Agencies often work with more than one cloud service provider, Parashar says, to take advantage of the various capabilities each offers.
“Tensor processing units, which are good for certain type of applications, are unique to Google Cloud, as an example,” he says. “That’s part of the reason why, depending on what research you’re trying to do, you need to have access to a range of resources. It doesn’t make sense to go to only one vendor — or even only to cloud services.”
How Agencies Can Seamlessly Manage Data
Agencies may be able to use a commercial cloud- and on-premises architecture to internally streamline data management.
Before the National Institutes of Health began disseminating data through cloud services, potential research collaborators in separate locations shared information via FTP or as an email attachment.

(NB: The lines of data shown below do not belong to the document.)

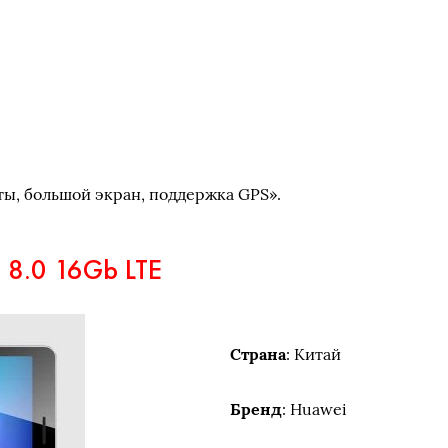
ты, большой экран, поддержка GPS».
8.0 16Gb LTE
Страна
: Китай
Бренд
: Huawei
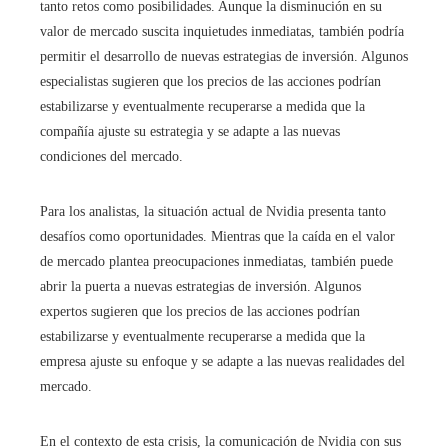
tanto retos como posibilidades. Aunque la disminución en su
valor de mercado suscita inquietudes inmediatas, también podría
permitir el desarrollo de nuevas estrategias de inversión. Algunos
especialistas sugieren que los precios de las acciones podrían
estabilizarse y eventualmente recuperarse a medida que la
compañía ajuste su estrategia y se adapte a las nuevas
condiciones del mercado.
Para los analistas, la situación actual de Nvidia presenta tanto
desafíos como oportunidades. Mientras que la caída en el valor
de mercado plantea preocupaciones inmediatas, también puede
abrir la puerta a nuevas estrategias de inversión. Algunos
expertos sugieren que los precios de las acciones podrían
estabilizarse y eventualmente recuperarse a medida que la
empresa ajuste su enfoque y se adapte a las nuevas realidades del
mercado.
En el contexto de esta crisis, la comunicación de Nvidia con sus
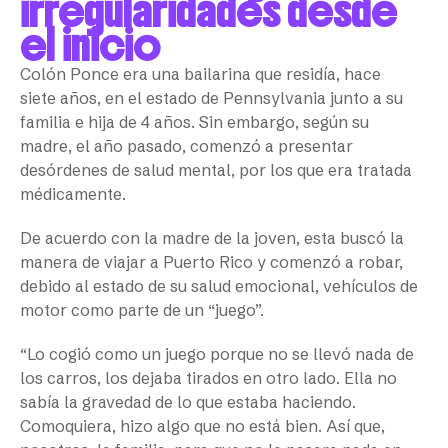
irregularidades desde
el inicio
Colón Ponce era una bailarina que residía, hace
siete años, en el estado de Pennsylvania junto a su
familia e hija de 4 años. Sin embargo, según su
madre, el año pasado, comenzó a presentar
desórdenes de salud mental, por los que era tratada
médicamente.
De acuerdo con la madre de la joven, esta buscó la
manera de viajar a Puerto Rico y comenzó a robar,
debido al estado de su salud emocional, vehículos de
motor como parte de un “juego”.
“Lo cogió como un juego porque no se llevó nada de
los carros, los dejaba tirados en otro lado. Ella no
sabía la gravedad de lo que estaba haciendo.
Comoquiera, hizo algo que no está bien. Así que,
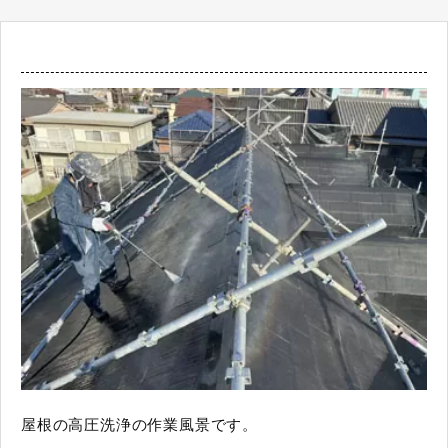
屋根の高圧洗浄の作業風景です。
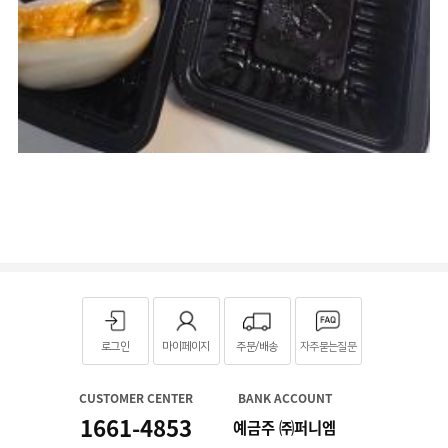
로그인
마이페이지
주문/배송
자주묻는질문
CUSTOMER CENTER
BANK ACCOUNT
1661-4853
예금주 ㈜퍼니엠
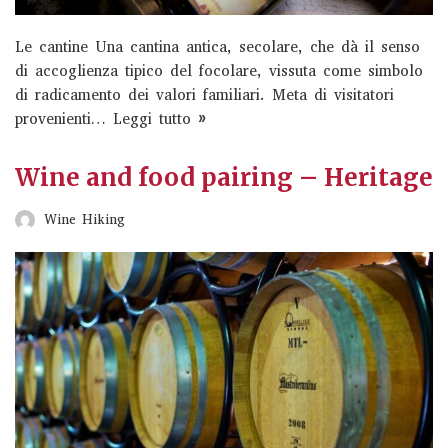
Le cantine Una cantina antica, secolare, che dà il senso
Goleto experience Feudi di San
di accoglienza tipico del focolare, vissuta come simbolo
di radicamento dei valori familiari. Meta di visitatori
Gregorio
provenienti…
Leggi tutto »
Liguria Wine
Wine and food pairing – Heritage
Wine Hiking
Taurasi experience
Liguria Wine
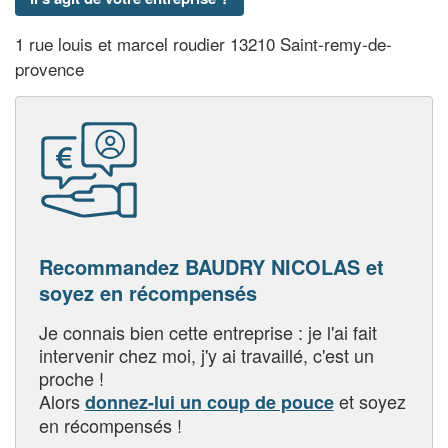
1 rue louis et marcel roudier 13210 Saint-remy-de-
provence
Recommandez BAUDRY NICOLAS et
soyez en récompensés
Je connais bien cette entreprise : je l'ai fait
intervenir chez moi, j'y ai travaillé, c'est un
proche !
Alors
et soyez
donnez-lui un coup de pouce
en récompensés !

If the file was too large to email or transfer over the internet, some researchers shared data on thumb drives or CDs, which resulted in a lot of data duplication, says Nick Weber, program manager of NIH’s Science and Technology Research Infrastructure for Discovery, Experimentation and Sustainability (STRIDES) initiative.
Rather than having collaborators shuffle items between research centers — or submit NIH-affiliated data that relates to more than one discipline to several applicable repositories — contributors can now send the information to a general repository, allowing other researchers to access it through commercial cloud services, along with the computational tools the providers offer.

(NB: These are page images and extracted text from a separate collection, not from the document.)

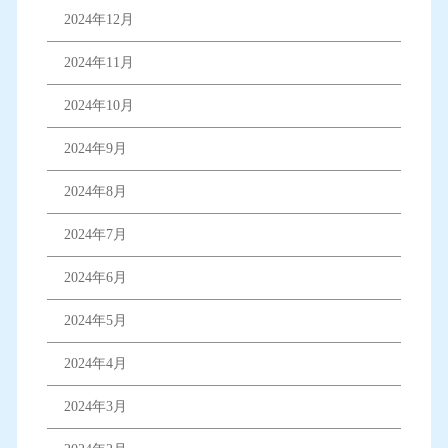
2024年12月
2024年11月
2024年10月
2024年9月
2024年8月
2024年7月
2024年6月
2024年5月
2024年4月
2024年3月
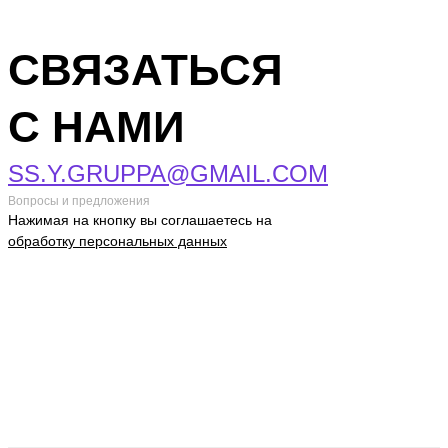
СВЯЗАТЬСЯ
С НАМИ
SS.Y.GRUPPA@GMAIL.COM
Вопросы и предложения
Нажимая на кнопку вы соглашаетесь на
обработку персональных данных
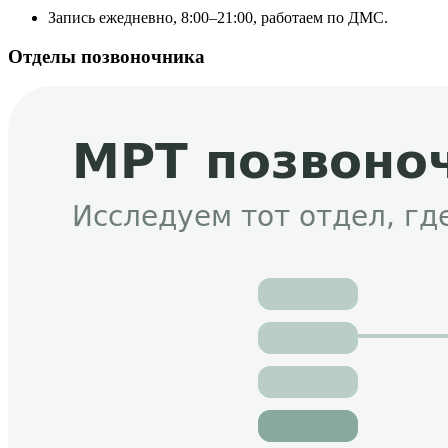
Запись ежедневно, 8:00–21:00, работаем по ДМС.
Отделы позвоночника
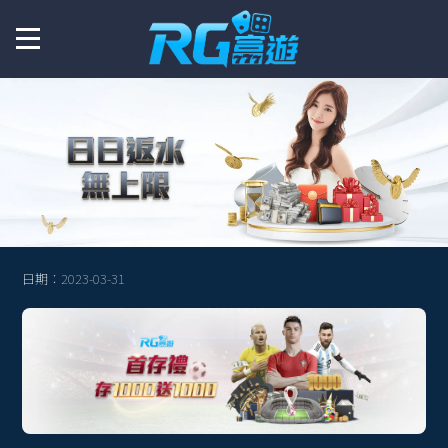
彩票
真人
棋牌
捕魚
體育
日期：2023-03-31
優惠
百家樂作弊軟體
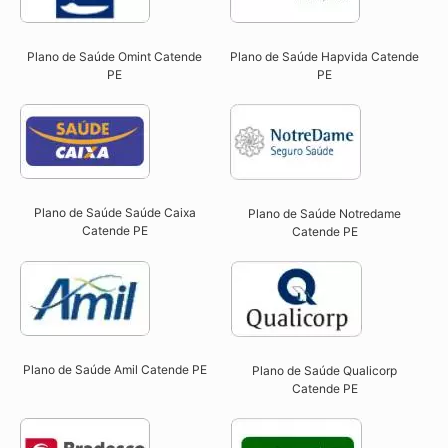
Plano de Saúde Omint Catende
Plano de Saúde Hapvida Catende
PE​
PE​
Plano de Saúde Saúde Caixa
Plano de Saúde Notredame
Catende PE​
Catende PE​
Plano de Saúde Amil Catende PE
Plano de Saúde Qualicorp
Catende PE​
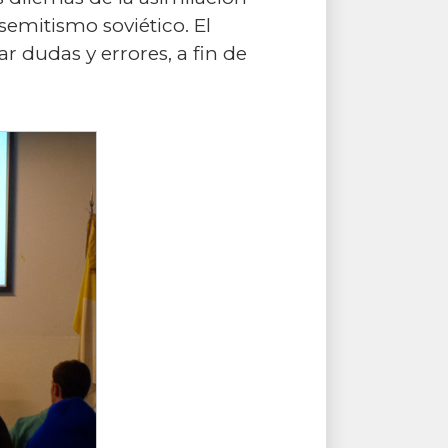
semitismo soviético. El
r dudas y errores, a fin de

“Cloud has really flipped data sharing on its head,” Weber says. “Major data sets are located in cloud environments to allow people to use the data and collaborate with others there.

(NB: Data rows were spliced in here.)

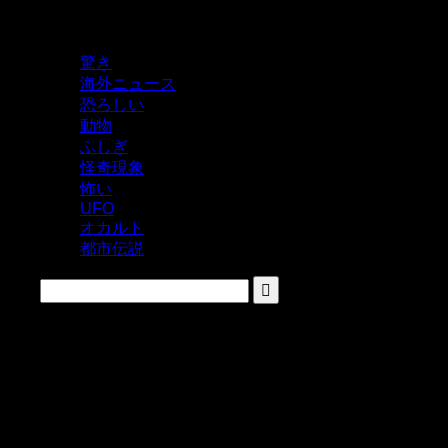
鬼レベルの怖い！をシェアするニュースサイト
驚き
海外ニュース
恐ろしい
動物
ふしぎ
怪奇現象
怖い
UFO
オカルト
都市伝説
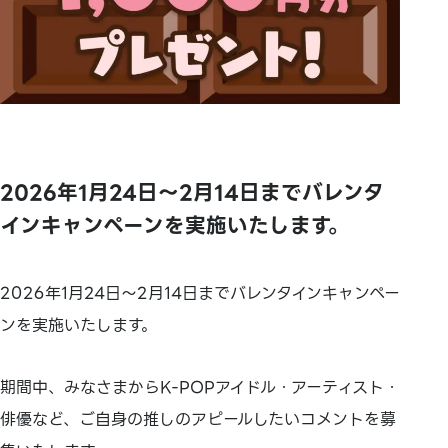
2026年1月24日～2月14日までバレンタ
インキャンペーンを実施いたします。
2026年1月24日～2月14日までバレンタインキャンペー
ンを実施いたします。
期間中、みなさまからK-POPアイドル・アーティスト・
俳優など、ご自身の推しのアピールしたいコメントを募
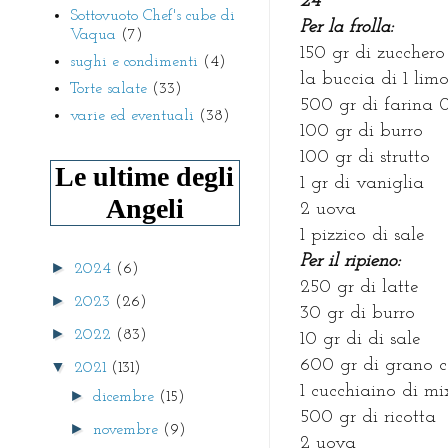
24
Sottovuoto Chef's cube di
Per la frolla:
Vaqua
(7)
150 gr di zucchero
sughi e condimenti
(4)
la buccia di 1 lim
Torte salate
(33)
500 gr di farina 
varie ed eventuali
(38)
100 gr di burro
100 gr di strutto
Le ultime degli
1 gr di vaniglia
Angeli
2 uova
1 pizzico di sale
Per il ripieno:
►
2024
(6)
250 gr di latte
►
2023
(26)
30 gr di burro
►
2022
(83)
10 gr di di sale
600 gr di grano c
▼
2021
(131)
1 cucchiaino di m
►
dicembre
(15)
500 gr di ricotta
►
novembre
(9)
2 uova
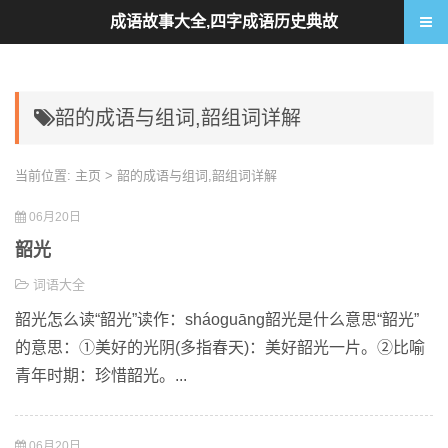
成语故事大全,四字成语历史典故
韶的成语与组词,韶组词详解
当前位置:
主页
> 韶的成语与组词,韶组词详解
06月20日
韶光
词语大全
韶光怎么读“韶光”读作：sháoguāng韶光是什么意思“韶光”
的意思：①美好的光阴(多指春天)：美好韶光一片。②比喻
青年时期：珍惜韶光。...
06月20日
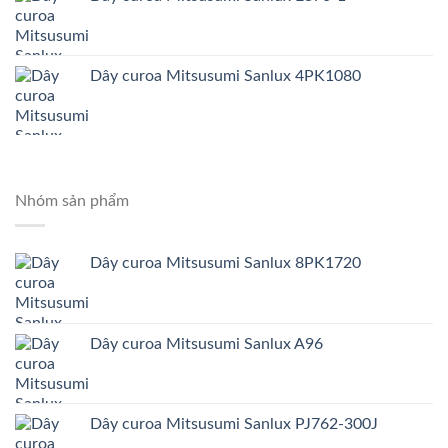
Dây curoa Mitsusumi Sanlux 4PK1080
Nhóm sản phẩm
Dây curoa Mitsusumi Sanlux 8PK1720
Dây curoa Mitsusumi Sanlux A96
Dây curoa Mitsusumi Sanlux PJ762-300J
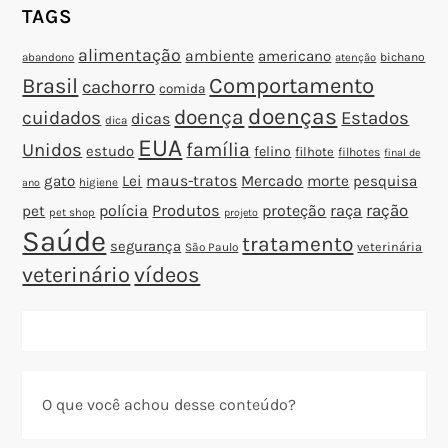
TAGS
alimentação
ambiente
americano
abandono
bichano
atenção
Brasil
Comportamento
cachorro
comida
doenças
doença
cuidados
Estados
dicas
dica
EUA
família
Unidos
estudo
felino
filhote
filhotes
final de
gato
Lei
maus-tratos
Mercado
morte
pesquisa
higiene
ano
polícia
Produtos
proteção
raça
ração
pet
pet shop
projeto
Saúde
tratamento
segurança
veterinária
São Paulo
veterinário
vídeos
O que você achou desse conteúdo?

“That was a major driver for the STRIDES initiative and our partnership with Amazon, Google and Microsoft — to be able to say, how can we make this even simpler for researchers? How can we bring some additional ways to use the technologies the cloud offers to accelerate their research?”
Prior to implementing the Open Data Dissemination Program, the National Oceanic and Atmospheric Administration used a number of segmented paths to distribute information, according to CTO Frank Indiviglio.